(Collected data)
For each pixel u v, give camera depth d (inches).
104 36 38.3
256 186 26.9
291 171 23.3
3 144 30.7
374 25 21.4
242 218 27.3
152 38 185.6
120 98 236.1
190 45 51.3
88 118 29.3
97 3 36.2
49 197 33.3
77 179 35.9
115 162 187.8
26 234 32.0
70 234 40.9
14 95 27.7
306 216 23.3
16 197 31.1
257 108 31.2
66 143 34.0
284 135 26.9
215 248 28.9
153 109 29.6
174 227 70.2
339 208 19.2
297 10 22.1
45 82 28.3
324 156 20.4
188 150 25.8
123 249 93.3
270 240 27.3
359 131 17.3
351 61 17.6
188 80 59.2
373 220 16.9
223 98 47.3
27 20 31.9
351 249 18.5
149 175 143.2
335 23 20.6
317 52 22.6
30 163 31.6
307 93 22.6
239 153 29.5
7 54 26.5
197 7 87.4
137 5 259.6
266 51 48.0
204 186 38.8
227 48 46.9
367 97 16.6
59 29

• Task prompt
Without omitting anything, set down all the entries above again.

• Solution to this task
For each pixel u v, give camera depth d (inches).
104 36 38.3
256 186 26.9
291 171 23.3
3 144 30.7
374 25 21.4
242 218 27.3
152 38 185.6
120 98 236.1
190 45 51.3
88 118 29.3
97 3 36.2
49 197 33.3
77 179 35.9
115 162 187.8
26 234 32.0
70 234 40.9
14 95 27.7
306 216 23.3
16 197 31.1
257 108 31.2
66 143 34.0
284 135 26.9
215 248 28.9
153 109 29.6
174 227 70.2
339 208 19.2
297 10 22.1
45 82 28.3
324 156 20.4
188 150 25.8
123 249 93.3
270 240 27.3
359 131 17.3
351 61 17.6
188 80 59.2
373 220 16.9
223 98 47.3
27 20 31.9
351 249 18.5
149 175 143.2
335 23 20.6
317 52 22.6
30 163 31.6
307 93 22.6
239 153 29.5
7 54 26.5
197 7 87.4
137 5 259.6
266 51 48.0
204 186 38.8
227 48 46.9
367 97 16.6
59 29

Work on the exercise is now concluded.